HDMECs restrict R. rickettsii Iowa, but not Sheila Smith, through IFN-β signaling. (A) Lysis of HDMECs was determined by LDH activity in the culture supernatants after 12, 18, and 24 h of infection. Select samples were also treated with isotype control or anti-IFNAR2 (mean ± S.D., N = 6). (B) Normalized bacterial burdens within HDMECs infected with R. rickettsii Iowa or Sheila Smith treated with isotype control or anti-IFNAR2 for 24 h (mean ± S.D., N = 6).
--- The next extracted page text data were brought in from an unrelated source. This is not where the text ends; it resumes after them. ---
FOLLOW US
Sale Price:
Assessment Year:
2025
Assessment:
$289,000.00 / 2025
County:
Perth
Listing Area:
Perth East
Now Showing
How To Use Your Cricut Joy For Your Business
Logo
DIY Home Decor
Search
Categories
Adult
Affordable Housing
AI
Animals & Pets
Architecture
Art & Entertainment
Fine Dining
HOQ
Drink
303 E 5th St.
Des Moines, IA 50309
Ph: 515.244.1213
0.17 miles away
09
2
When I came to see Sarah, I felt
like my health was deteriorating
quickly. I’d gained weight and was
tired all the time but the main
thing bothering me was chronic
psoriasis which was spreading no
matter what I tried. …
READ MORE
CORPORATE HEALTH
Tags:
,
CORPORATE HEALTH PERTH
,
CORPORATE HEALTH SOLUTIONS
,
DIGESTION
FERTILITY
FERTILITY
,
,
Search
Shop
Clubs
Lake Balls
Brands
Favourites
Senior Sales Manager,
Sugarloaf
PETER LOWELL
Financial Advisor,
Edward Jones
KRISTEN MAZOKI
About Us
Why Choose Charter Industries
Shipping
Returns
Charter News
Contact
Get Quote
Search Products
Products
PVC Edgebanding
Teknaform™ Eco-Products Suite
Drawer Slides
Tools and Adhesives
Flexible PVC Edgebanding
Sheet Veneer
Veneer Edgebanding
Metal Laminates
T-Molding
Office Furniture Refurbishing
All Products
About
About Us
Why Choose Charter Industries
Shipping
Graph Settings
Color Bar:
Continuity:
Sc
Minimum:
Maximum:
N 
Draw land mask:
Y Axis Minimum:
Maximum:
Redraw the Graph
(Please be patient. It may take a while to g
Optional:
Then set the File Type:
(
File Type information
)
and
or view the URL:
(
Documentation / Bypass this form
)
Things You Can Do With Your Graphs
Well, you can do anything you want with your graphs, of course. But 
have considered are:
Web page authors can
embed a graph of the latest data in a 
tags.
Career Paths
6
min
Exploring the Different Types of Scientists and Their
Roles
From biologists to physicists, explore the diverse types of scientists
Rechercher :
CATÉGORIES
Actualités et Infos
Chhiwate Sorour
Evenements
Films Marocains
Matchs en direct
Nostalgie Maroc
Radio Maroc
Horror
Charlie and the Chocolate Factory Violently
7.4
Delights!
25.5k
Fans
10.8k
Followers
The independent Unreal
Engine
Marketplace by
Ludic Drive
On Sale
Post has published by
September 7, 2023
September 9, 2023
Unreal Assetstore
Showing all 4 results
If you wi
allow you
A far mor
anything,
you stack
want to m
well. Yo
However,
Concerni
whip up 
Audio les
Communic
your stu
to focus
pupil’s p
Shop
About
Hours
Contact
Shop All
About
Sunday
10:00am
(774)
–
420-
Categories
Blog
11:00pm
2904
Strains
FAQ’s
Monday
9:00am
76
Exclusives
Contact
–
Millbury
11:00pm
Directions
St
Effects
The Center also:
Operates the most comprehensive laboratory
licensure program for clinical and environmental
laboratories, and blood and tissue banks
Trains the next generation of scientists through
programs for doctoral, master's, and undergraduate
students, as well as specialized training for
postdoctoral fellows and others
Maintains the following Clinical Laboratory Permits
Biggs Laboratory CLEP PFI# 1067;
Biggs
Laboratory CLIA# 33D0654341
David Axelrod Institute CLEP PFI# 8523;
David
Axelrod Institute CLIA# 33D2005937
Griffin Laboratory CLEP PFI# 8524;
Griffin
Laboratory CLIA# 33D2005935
Significance in A was assessed with two-way ANOVA and one-way ANOVA in B; P < 0.05, *; P < 0.0001, ****. (C) Western blotting with anti-p-STAT1, STAT1, p-STAT2, STAT2, and GAPDH of HDMECs infected with R. rickettsii strains treated with isotype control or anti-IFNAR2 antibodies (3 mg/mL) for 6 and 12 h (representative results are shown, N = 4). (D) Western blotting with anti-TRAIL, IDO, and GAPDH of HDMECs infected with R. rickettsii strains treated with isotype control or anti-IFNAR2 for 12, 18, and 24 h (representative results are shown, N = 3), ns = not significant.

Fig 5

Complementation of R. rickettsii Iowa with RARP2 or RapL restores virulence phenotypes in HDMECs. (A) Lysis of HDMECs was measured over 24 h of infection with R. rickettsii strains (error bars represent mean ± S.D., N = 6). No samples were significantly different at T = 0. At 24 HPI, there was no significant difference between Iowa and Iowa + RarP2; Iowa and Iowa + FC1 were significantly different (P < 0.01); as were SS and Iowa + RapL (P < 0.01). All other samples were significantly different from each other (P < 0. 0001). Data were analyzed by one-way ANOVA using Tukey’s multiple comparison adjustment. (B) ELISA measurements of IFN-β in HDMEC supernatants and monolayer lysates after 12 h of infection with R. rickettsii strains (error bars represent mean ± S.D., N = 6). Data were analyzed by two-way ANOVA with Sidak’s multiple comparison test. ns = not significant; * = P < 0.05; **** = P < 0.0001. (C) Normalized rickettsial burdens within HDMECs after 2 or 24 h of infection with R. rickettsii Iowa strains complemented with control vector (FC1) or those expressing Sheila Smith RARP2, RapL, or RapL with a point mutation (RapLS160A) in the putative active site serine (17). Shown are the means ± S.D. (n = 6). Significance was assessed by two-way ANOVA with Sidak’s multiple comparison test. ns = not significant; * = P < 0.05; **** = P < 0.0001. (D) IFN-β levels in supernatants from HDMEC cells infected with R. rickettsii Iowa strains shown in panel C were determined. Secreted IFN-β in the RARP2-expressing strain was below the limits of detection. Shown are the means ± S.D. (n = 6). Data were analyzed by one-way ANOVA using Tukey’s multiple comparison adjustment. ns = not significant; * = P < 0.05; *** = P < 0.001.